Sofiane hummed. “Actually… I think I’ve heard of what monsieur Pechorin is talking about. There was supposed to be some room in the dungeon that seems inaccessible but, under certain circumstances, can be accessed.”
As if on cue, the wind picked up Pechorin’s long, charcoal-black hair and made it wave dramatically. “The forbidden chamber.”
Natsuko folded her arms. “Which you named yourself, I’m sure.”
“So you know a way inside?” Sofiane asked.
“It was revealed to me.”
“In a vision?”
“In my tortured, fitful dreams.”
“You slept like a rock every night,” Natsuko said.
Pechorin ignored her, instead toying with the chambers of his guns as though in preparation for some great battle. Shuixing giggled. She supposed she ought to be taking it as seriously as he was, but truthfully she wasn’t expecting much from the trip. For her this was an outing with an old friend. Sofiane, however, was far more enthusiastic. Drugged by the sweet narcosis of optimism, the Cursed Demon’s Eye—or Eye of the Cursed Demon—had, in his head, turned into an ultimate secret weapon capable of anything and everything. It might as well have raised Use-Numbers single-handedly. Meanwhile, Natsuko was hungover still because Shuixing was trying to teach her a lesson, which put her in a bad mood.
“Hold up, who’s that?” Sofiane said, drawing his rapier.
They could hear in the distance the voices of men and women speaking to each other excitedly. It was precisely the kind of joviality that everyone but Natsuko was sharing (and Pechorin was pretending to be too brooding for). And the voices were coming from the entrance to Mephistopheles’s Tomb.
“Strange. I recognize some of the voices,” Shuixing said.
“Harald,” Pechorin said. “And Margaret.”
“Who?” Sofiane asked.
“2nd-gen Heroes,” Natsuko said flatly. “All just as forgotten as us, apparently.”
Sofiane narrowed his eyes. “I cannot say I am too fond of their being here. You haven’t told anyone else about the Eye of the Cursed Demon, have you?”
Pechorin shook his head and drew both pepperbox guns from their holsters. “Not unless I have murmured strange and arcane things in my sleep.”
“Again, like a rock,” Natsuko said.
The dark woods parted to reveal a stony clearing with a granite sepulcher in the middle. A small camp was set up outside with four people standing around it, all unmistakably Heroes by their well-defined aesthetic choices and unique weapons. Their conversation stopped as four rivals entered the clearing.

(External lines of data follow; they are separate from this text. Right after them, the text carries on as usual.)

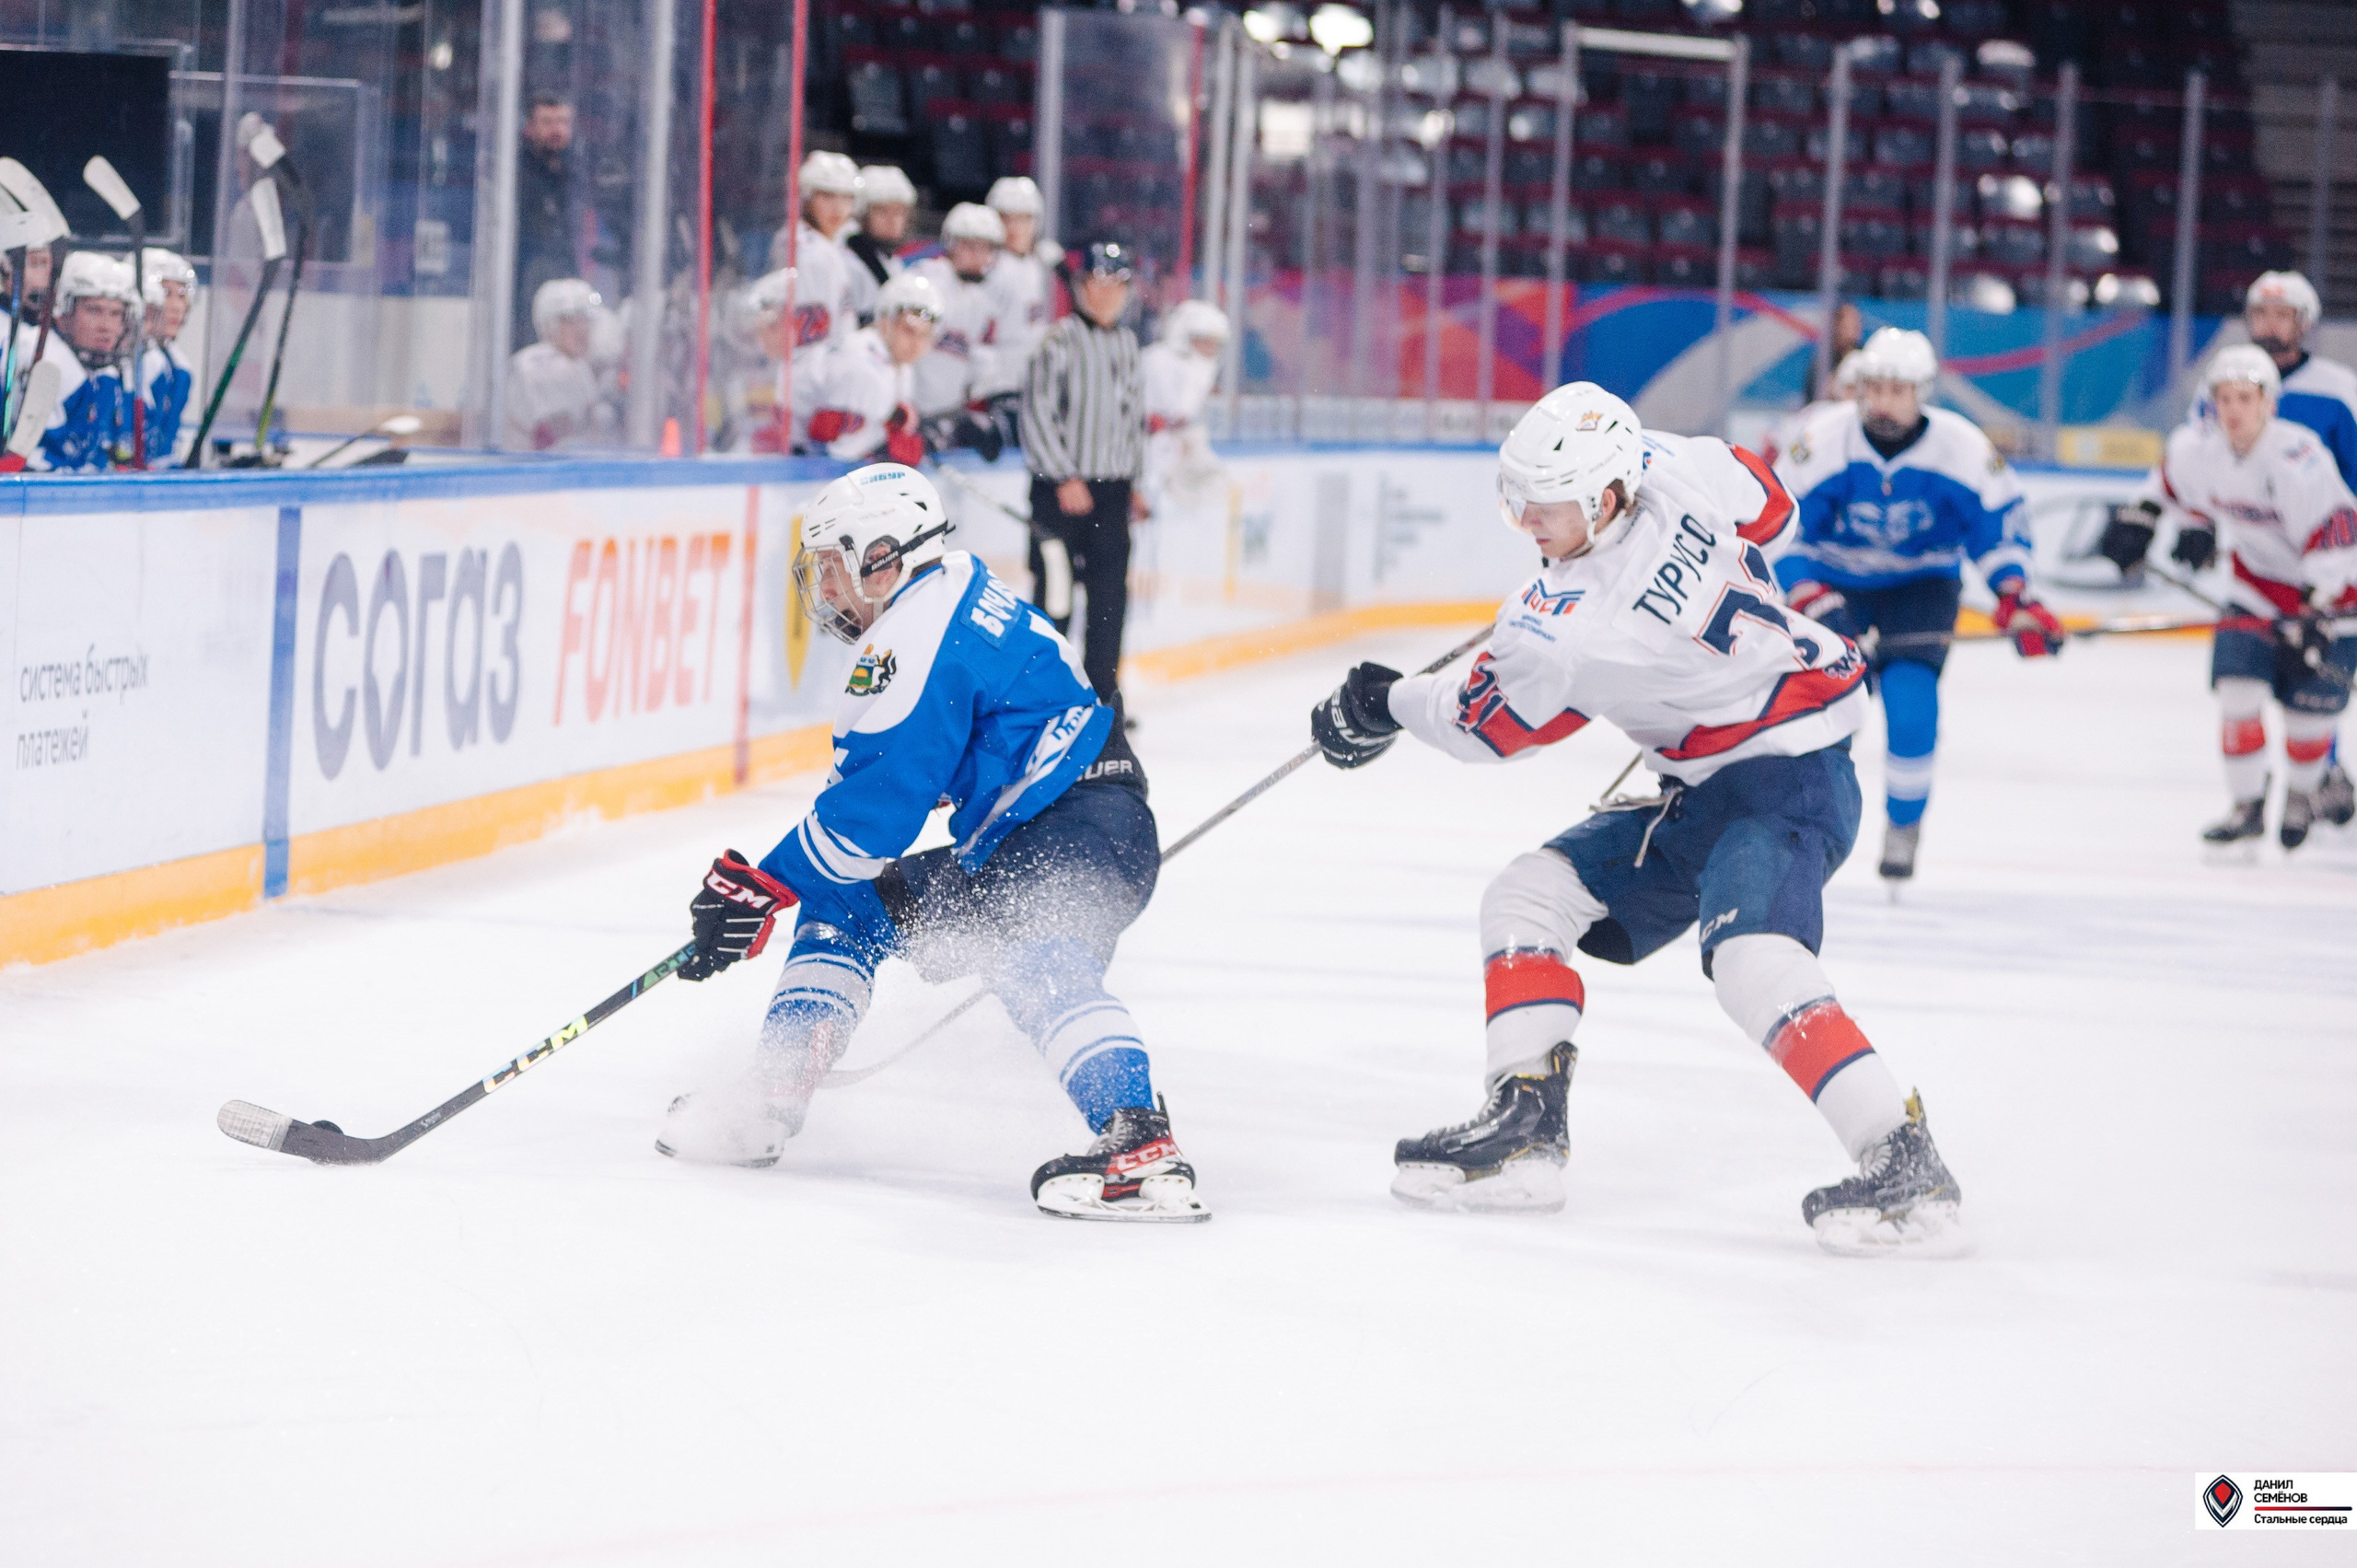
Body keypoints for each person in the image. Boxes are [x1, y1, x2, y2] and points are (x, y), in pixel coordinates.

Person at [1308, 384, 1963, 1255]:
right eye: (1518, 500)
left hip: (1784, 775)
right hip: (1727, 772)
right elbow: (1776, 511)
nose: (1526, 520)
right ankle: (1525, 1125)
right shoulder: (1674, 461)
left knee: (1753, 960)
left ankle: (1902, 1157)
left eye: (1543, 505)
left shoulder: (1556, 631)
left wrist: (1385, 702)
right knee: (1527, 898)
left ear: (1604, 497)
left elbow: (1491, 727)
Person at [656, 462, 1204, 1222]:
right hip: (1066, 828)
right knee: (849, 907)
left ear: (883, 555)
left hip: (1078, 824)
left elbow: (865, 825)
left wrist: (766, 885)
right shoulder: (951, 593)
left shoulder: (913, 633)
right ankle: (771, 1094)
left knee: (1032, 946)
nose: (830, 591)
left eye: (836, 568)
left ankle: (1140, 1143)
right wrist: (785, 888)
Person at [1772, 326, 2066, 884]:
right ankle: (1806, 825)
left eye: (1898, 391)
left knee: (1912, 708)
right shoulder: (1821, 440)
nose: (1883, 403)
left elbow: (1997, 528)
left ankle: (1903, 826)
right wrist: (1810, 595)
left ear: (1922, 392)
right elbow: (1780, 530)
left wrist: (2015, 597)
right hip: (1837, 587)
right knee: (1827, 712)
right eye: (1874, 389)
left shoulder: (1963, 449)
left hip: (1922, 587)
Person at [2098, 345, 2357, 850]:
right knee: (2238, 692)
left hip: (2336, 598)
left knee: (2309, 718)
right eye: (2223, 398)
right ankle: (2247, 805)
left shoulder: (2296, 458)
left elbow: (2336, 533)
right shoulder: (2198, 449)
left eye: (2245, 398)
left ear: (2268, 404)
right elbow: (2169, 486)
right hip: (2256, 589)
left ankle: (2303, 794)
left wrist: (2316, 610)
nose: (2233, 410)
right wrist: (2146, 519)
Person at [1022, 241, 1146, 708]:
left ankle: (1101, 700)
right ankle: (1043, 699)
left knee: (1110, 601)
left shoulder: (1130, 344)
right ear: (1080, 286)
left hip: (1112, 494)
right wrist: (1063, 476)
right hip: (1061, 493)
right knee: (1054, 600)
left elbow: (1134, 418)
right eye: (1100, 282)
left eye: (1118, 283)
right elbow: (1035, 415)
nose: (1109, 293)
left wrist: (1136, 482)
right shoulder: (1056, 342)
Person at [797, 271, 941, 465]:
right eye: (909, 330)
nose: (916, 344)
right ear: (884, 322)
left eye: (924, 335)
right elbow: (836, 453)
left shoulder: (898, 364)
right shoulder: (863, 365)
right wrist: (884, 446)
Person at [910, 203, 1008, 457]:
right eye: (970, 246)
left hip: (945, 417)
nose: (979, 256)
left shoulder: (979, 299)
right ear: (951, 245)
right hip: (912, 416)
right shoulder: (926, 283)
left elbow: (975, 367)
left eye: (985, 248)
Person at [776, 151, 861, 426]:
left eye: (846, 197)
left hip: (811, 390)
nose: (838, 208)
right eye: (827, 196)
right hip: (807, 397)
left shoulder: (826, 247)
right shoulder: (813, 252)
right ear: (807, 198)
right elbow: (811, 346)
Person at [38, 252, 140, 472]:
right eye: (94, 310)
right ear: (62, 310)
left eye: (116, 314)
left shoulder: (106, 374)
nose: (106, 326)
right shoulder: (47, 364)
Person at [1139, 298, 1230, 512]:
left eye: (1215, 343)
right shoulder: (1157, 361)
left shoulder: (1202, 368)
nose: (1211, 349)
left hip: (1170, 453)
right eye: (1205, 341)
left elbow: (1182, 418)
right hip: (1144, 455)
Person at [505, 278, 610, 450]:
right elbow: (552, 435)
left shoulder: (580, 367)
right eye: (570, 320)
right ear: (548, 323)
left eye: (586, 319)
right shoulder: (534, 364)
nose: (582, 328)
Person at [513, 93, 581, 351]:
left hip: (562, 273)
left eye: (563, 121)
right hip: (526, 278)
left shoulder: (573, 171)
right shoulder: (518, 170)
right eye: (548, 122)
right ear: (530, 127)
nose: (557, 130)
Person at [981, 176, 1057, 401]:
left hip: (1031, 380)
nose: (1014, 227)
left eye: (1023, 219)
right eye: (1006, 218)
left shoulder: (1038, 265)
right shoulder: (989, 267)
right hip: (999, 383)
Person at [135, 248, 197, 464]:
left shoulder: (180, 369)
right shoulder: (128, 364)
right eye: (165, 293)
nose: (176, 307)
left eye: (182, 295)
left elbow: (163, 448)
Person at [1760, 347, 1864, 469]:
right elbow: (1778, 441)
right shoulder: (1817, 415)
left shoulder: (1880, 433)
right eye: (1850, 388)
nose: (1854, 397)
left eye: (1860, 391)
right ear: (1838, 387)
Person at [843, 164, 916, 324]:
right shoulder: (847, 263)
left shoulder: (894, 263)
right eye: (882, 211)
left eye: (899, 212)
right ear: (862, 214)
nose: (893, 221)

“Guess we didn’t move fast enough,” Harald said, shrugging in his bear pelt coat and gathering up a thick-handled halberd with runes carved into its steel blade.
“You’re looking for the Eye of the Cursed Demon too?” Sofiane asked, purple electricity crackling around his sword-wielding hand.

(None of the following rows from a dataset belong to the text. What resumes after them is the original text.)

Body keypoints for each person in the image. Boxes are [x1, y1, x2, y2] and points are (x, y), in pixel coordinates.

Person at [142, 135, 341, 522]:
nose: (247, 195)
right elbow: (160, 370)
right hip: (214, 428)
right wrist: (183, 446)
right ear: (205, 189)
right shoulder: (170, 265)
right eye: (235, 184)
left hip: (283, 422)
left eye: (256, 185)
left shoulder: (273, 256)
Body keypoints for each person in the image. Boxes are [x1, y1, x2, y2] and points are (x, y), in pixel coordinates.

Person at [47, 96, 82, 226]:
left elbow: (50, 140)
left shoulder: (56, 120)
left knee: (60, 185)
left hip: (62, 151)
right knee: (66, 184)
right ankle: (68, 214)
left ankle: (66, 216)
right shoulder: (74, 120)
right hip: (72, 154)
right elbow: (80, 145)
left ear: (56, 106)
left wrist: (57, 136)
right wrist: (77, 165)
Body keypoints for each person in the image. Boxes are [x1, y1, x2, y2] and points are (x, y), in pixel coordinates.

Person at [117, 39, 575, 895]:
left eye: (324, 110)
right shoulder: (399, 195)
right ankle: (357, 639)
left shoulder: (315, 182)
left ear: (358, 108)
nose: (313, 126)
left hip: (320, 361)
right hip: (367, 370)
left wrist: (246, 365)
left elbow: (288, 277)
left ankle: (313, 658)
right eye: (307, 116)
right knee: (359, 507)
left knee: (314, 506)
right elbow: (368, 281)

“If by that you mean the Cursed Demon’s Eye,” Margaret said, “then yeah. And I think you should walk away and let us have it, little girl.”

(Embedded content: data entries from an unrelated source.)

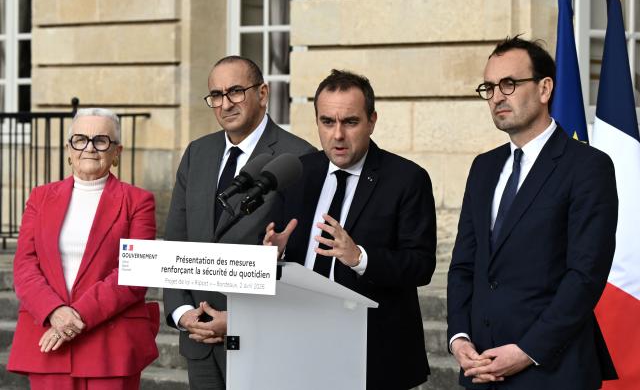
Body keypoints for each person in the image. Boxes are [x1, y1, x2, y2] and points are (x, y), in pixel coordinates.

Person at [447, 36, 619, 389]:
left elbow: (585, 276)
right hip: (481, 370)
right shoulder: (483, 167)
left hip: (552, 370)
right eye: (489, 87)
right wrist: (459, 337)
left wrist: (527, 350)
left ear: (544, 89)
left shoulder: (588, 166)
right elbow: (465, 263)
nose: (497, 96)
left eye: (509, 84)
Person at [263, 69, 437, 390]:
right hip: (300, 344)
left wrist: (359, 258)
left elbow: (421, 266)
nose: (338, 135)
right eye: (327, 122)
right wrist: (275, 255)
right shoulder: (299, 172)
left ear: (372, 120)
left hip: (375, 352)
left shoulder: (407, 179)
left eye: (350, 122)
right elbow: (280, 254)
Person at [163, 56, 315, 389]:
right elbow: (176, 241)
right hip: (199, 339)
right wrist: (182, 313)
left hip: (262, 340)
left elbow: (304, 260)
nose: (225, 103)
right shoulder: (197, 153)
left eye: (235, 91)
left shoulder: (299, 158)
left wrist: (240, 319)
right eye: (216, 95)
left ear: (263, 93)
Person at [8, 108, 159, 389]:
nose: (89, 148)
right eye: (80, 139)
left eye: (101, 140)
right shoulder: (40, 198)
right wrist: (55, 312)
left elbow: (135, 272)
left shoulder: (138, 201)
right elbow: (25, 266)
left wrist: (75, 317)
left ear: (117, 152)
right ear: (69, 149)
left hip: (110, 344)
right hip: (48, 339)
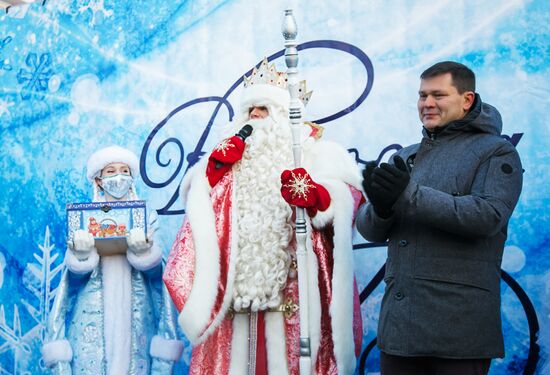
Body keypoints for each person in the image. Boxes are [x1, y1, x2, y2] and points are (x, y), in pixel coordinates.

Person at [163, 58, 363, 374]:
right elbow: (199, 209)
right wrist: (214, 171)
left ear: (285, 117)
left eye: (264, 110)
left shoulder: (314, 153)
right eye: (249, 110)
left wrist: (314, 196)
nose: (254, 117)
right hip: (236, 303)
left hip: (294, 295)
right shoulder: (227, 157)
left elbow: (348, 197)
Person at [356, 61, 523, 374]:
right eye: (422, 96)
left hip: (457, 331)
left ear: (467, 100)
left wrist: (407, 195)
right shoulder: (406, 155)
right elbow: (370, 230)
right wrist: (380, 208)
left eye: (438, 95)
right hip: (400, 332)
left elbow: (488, 216)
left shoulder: (497, 152)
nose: (427, 103)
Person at [41, 145, 183, 374]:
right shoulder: (83, 220)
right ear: (98, 180)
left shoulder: (146, 216)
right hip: (91, 321)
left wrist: (145, 253)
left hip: (137, 320)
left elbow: (159, 281)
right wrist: (81, 257)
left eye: (125, 171)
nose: (119, 177)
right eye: (111, 171)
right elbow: (70, 286)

“I’m not going to take that from some 2nd-gen nobody,” Sofiane said.
“Is sharing possible?” Shuixing asked. Everyone looked at her like she was crazy.
“They are not the Cursed Demon’s Eyes plural, I am afraid,” Pechorin said.
Something about the tense atmosphere told Shuixing not to ask how they themselves were supposed to share it. The shadows at Pechorin’s feet had already begun to plume like a smoking fire. The other two beside Harald and Margaret, a dark-eyed woman with raccoon ears and a bandolier of flasks across her chest, and a sharp-jawed man in a long gown and headscarf wielding a whip, readied themselves for combat.
Sofiane turned to Natsuko. “Maybe now would be a good time to tell them what your wine bottle does?”